After conducting a brief photo-shoot for the camera-conscious Divija and her elegantly-plated meal trio, we cleared the set over a brief conversation. Divija briefly introduced me to two of her most elementary cooking principles, which she found to be commonly lacking in today’s day and age. First and foremost, she highlighted the unmatched importance of ensuring a procurement of the freshest of ingredients. “People tend to forget how important it is to cook using fresh ingredients. Market-bought ingredients are fine so long as their source is certified and verified as straight-forward and genuine. I, personally prefer to grow all cooking herbs in my backyard, such that I can ensure their freshness and ready availability”, she adds. Her second principle comprises of a blatant rejection of ‘fast cooking’, which she elaborates by saying, “fast cooking doesn’t work, it is violative of the basic components of cooking. Flavours take time to form, to blend in and to be infused. Adding preservatives to speed up a cooking process ends up in a synthetic texture to the dish. Hence, it is my firm belief that the larger the number of in-house material, the better the quality”. Divija admits to the tediousness that goes into ensuring the applicability of these two principles but ensures their irreplaceable worth and results.

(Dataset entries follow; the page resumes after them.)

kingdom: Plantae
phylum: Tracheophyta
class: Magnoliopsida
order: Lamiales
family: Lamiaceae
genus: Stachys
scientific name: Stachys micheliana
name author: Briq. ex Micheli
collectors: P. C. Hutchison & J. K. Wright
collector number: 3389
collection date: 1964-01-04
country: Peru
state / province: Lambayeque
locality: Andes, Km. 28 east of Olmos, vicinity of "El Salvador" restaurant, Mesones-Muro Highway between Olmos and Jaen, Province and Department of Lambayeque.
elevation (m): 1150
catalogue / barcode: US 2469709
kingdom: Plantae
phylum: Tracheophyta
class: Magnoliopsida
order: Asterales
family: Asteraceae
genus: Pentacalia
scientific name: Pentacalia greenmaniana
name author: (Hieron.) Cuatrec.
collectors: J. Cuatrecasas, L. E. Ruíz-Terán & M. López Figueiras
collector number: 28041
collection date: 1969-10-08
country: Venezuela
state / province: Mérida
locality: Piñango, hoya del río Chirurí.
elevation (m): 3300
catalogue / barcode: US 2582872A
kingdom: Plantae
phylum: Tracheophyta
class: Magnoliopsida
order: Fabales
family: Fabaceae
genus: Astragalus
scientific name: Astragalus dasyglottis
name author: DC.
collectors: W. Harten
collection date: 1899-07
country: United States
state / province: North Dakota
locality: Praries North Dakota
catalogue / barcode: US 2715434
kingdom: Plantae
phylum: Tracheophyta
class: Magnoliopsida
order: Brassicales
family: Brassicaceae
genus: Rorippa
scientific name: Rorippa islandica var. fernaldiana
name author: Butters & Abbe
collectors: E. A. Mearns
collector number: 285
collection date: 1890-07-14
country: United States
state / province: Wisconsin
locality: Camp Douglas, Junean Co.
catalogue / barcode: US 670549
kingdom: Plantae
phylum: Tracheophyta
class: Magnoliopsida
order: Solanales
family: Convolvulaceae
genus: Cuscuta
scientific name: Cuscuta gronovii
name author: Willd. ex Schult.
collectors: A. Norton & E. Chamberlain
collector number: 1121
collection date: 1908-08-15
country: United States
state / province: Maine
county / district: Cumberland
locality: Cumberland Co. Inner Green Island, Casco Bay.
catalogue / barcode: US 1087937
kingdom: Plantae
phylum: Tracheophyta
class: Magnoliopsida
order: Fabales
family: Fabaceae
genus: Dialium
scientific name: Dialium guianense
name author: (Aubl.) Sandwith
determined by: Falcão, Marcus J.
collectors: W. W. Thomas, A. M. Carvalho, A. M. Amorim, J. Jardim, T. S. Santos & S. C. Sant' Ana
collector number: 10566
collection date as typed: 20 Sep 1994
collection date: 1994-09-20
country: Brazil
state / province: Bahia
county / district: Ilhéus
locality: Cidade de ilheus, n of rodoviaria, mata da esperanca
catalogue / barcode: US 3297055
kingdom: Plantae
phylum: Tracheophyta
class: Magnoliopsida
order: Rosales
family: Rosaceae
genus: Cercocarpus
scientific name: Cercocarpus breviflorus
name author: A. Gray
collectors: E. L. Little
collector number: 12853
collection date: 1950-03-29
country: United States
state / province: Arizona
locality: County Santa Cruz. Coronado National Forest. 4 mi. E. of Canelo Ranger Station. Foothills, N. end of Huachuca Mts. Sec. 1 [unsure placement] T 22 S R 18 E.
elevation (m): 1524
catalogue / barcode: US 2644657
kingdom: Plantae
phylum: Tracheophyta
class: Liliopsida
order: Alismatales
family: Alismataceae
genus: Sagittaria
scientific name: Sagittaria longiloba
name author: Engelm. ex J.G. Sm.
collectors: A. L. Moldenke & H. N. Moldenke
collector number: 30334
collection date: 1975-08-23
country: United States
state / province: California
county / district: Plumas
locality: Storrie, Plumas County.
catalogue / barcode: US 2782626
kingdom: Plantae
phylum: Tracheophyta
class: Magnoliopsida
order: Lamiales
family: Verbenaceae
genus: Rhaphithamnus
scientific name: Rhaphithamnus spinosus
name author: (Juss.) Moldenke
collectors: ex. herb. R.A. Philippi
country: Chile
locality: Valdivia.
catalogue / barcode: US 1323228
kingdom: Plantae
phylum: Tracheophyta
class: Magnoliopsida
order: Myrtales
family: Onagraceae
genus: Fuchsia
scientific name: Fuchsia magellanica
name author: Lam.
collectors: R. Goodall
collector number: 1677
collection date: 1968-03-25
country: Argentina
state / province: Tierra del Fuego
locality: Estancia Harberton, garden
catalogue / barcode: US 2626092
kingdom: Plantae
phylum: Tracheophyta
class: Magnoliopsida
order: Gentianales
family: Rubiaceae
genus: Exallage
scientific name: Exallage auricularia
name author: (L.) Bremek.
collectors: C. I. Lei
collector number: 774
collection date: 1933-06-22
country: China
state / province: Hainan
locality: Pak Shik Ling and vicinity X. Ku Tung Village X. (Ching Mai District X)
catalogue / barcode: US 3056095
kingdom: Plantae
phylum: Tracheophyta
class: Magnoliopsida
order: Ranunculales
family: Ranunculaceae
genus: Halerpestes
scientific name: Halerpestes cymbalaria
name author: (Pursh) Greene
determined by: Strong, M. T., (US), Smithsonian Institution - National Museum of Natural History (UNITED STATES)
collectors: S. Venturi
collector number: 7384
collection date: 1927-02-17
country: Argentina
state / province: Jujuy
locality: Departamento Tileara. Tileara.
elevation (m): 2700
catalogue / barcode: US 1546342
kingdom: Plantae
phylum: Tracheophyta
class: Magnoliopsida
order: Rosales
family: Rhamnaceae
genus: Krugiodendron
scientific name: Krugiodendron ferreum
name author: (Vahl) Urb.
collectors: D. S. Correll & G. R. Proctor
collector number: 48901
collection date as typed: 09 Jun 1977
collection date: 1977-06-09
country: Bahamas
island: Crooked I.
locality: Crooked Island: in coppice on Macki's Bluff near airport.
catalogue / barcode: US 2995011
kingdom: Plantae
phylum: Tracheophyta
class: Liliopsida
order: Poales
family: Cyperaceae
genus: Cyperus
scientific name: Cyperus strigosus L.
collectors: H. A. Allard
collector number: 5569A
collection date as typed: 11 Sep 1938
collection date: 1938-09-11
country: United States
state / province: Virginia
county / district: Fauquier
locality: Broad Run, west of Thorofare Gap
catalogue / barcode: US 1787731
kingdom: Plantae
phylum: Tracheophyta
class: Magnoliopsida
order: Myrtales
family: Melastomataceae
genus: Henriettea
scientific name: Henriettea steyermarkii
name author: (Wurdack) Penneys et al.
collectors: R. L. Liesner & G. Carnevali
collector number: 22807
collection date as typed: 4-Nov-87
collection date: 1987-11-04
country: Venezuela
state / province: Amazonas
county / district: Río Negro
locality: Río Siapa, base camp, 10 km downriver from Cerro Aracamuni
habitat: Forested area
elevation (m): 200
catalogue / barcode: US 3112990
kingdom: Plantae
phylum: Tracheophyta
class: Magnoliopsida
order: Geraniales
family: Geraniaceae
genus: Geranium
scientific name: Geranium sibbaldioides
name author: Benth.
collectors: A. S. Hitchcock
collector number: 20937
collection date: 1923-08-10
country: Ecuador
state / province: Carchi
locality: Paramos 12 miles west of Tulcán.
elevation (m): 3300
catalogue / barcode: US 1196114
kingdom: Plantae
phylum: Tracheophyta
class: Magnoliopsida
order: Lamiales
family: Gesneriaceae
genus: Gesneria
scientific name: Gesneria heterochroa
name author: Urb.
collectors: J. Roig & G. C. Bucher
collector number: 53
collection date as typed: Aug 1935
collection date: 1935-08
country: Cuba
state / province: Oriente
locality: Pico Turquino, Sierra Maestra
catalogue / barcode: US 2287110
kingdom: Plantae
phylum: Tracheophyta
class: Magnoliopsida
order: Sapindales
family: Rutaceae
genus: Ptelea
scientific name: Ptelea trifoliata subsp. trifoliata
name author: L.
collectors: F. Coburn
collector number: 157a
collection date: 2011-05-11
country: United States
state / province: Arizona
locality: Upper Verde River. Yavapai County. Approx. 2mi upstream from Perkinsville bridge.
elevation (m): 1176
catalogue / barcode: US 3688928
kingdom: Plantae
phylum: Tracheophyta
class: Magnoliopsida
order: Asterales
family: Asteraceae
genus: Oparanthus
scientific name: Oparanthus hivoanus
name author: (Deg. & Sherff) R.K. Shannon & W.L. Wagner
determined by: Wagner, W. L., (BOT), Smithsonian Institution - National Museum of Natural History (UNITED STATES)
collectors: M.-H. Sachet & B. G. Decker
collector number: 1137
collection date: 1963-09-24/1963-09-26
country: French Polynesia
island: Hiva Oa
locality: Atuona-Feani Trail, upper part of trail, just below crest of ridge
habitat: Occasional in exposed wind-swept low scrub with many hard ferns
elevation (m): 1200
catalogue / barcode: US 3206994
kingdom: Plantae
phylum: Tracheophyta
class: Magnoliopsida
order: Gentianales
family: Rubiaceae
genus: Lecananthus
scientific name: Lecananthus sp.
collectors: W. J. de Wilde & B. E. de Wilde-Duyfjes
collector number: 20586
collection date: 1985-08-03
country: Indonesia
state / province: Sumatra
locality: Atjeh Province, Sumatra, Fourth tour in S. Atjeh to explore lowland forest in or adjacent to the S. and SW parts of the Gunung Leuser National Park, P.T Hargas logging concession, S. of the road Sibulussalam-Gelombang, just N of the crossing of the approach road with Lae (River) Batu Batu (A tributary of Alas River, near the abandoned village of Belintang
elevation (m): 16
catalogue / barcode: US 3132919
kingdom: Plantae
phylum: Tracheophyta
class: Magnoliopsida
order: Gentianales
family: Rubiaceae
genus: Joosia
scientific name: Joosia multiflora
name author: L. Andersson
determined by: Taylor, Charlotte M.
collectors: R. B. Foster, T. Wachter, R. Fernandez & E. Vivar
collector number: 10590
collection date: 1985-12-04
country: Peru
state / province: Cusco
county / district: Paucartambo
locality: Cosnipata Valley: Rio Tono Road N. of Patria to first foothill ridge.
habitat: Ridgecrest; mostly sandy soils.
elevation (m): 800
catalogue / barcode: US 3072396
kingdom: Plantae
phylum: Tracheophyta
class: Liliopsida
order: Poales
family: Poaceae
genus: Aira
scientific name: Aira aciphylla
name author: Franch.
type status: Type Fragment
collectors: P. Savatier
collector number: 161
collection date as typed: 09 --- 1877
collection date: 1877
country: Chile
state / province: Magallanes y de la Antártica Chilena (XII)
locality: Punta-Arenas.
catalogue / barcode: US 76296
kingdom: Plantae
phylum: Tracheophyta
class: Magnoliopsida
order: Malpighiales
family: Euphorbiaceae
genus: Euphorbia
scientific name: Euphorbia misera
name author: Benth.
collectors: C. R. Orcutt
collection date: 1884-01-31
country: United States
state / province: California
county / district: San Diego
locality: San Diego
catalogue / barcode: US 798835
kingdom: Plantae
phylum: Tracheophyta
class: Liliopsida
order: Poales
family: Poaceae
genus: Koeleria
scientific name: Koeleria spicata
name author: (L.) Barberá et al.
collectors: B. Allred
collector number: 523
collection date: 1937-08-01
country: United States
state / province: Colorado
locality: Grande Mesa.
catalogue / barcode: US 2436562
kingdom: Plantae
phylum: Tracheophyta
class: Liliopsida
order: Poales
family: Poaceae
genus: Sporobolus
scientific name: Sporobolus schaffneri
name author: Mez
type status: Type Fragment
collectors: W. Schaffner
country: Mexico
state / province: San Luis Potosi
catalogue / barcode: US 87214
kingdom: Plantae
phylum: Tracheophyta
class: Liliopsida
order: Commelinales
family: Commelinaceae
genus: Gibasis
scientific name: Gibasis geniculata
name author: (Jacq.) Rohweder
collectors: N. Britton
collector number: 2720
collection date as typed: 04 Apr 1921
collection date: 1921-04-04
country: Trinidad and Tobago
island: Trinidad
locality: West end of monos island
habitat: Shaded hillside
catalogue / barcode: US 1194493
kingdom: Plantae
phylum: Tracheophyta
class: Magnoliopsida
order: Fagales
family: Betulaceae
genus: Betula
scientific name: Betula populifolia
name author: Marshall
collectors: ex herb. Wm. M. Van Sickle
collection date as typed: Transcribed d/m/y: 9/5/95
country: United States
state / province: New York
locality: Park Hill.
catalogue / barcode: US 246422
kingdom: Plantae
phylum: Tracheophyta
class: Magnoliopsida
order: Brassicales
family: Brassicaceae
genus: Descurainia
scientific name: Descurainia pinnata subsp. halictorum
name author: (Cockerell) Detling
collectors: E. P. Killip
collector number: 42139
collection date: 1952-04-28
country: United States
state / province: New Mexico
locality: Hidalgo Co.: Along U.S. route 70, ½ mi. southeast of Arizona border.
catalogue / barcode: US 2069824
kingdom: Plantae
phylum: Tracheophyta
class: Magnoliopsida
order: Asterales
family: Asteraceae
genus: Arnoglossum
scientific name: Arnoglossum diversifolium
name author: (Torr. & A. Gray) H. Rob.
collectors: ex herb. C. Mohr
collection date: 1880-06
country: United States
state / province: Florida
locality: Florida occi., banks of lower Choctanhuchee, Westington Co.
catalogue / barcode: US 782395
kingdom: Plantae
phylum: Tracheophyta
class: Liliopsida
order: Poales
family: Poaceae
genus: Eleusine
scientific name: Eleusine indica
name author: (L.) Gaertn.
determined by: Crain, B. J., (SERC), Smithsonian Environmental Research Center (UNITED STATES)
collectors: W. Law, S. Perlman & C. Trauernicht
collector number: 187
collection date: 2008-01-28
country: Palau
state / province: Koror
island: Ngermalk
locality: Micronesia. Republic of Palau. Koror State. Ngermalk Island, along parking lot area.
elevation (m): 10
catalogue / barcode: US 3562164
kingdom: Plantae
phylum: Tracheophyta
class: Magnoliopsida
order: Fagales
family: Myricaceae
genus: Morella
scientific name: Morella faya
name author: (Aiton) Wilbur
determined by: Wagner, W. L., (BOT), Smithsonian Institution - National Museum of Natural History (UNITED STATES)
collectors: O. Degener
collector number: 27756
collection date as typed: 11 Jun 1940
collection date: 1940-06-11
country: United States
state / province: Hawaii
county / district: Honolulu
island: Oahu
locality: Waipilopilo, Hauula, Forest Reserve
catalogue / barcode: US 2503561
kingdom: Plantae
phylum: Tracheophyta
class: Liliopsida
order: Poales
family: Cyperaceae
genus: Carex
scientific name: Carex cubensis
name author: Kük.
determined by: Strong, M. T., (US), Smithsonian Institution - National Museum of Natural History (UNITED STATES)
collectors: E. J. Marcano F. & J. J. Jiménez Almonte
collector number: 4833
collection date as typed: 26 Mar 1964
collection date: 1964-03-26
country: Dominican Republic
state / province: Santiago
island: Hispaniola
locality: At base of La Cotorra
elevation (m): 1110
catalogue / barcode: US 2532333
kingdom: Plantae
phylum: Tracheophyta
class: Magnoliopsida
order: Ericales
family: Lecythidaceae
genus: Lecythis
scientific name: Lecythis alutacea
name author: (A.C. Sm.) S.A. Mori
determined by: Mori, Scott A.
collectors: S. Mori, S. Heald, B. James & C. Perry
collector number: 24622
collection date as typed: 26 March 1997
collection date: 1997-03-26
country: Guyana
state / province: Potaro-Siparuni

Deriving immense strength by honing the basic conventions of cooking, Divija’s style combines elementary considerations with a thoroughly balanced foresight of emerging food trends. Her readily-identifiable know-how of rapidly changing culinary demands can be traced back to the thorough grounding and exposure that she received during her year-long training with Delhi’s renowned Olive Kitchen and Bar. From her time there as an apprentice to her present stature as a sought-after consultant, Divija has thoughtfully nurtured her skill and insights in a way that would enable her to deliver a refreshingly different concept onto every project that she has worked on.
Our afternoon tête-à-tête concluded with her sharing her upcoming work, which she is leisurely curating as her signature concept, The Table. Through this initiative, Divija envisions a conglomerate of India’s regional cuisines from where she is personally shortlisting lesser-known recipes to be presented to elite diners at prime locations across several cities. She intends to place particular focus on diversifying cuisines that are lesser-known to the urban eater, namely, Kasmiri, Parsi, Rampuri and Chettinad favourites.
With a cauldron full of magic and distinguished diners to educate, Divija has an exciting and enticing summer ahead of her, and we wish her all the very best!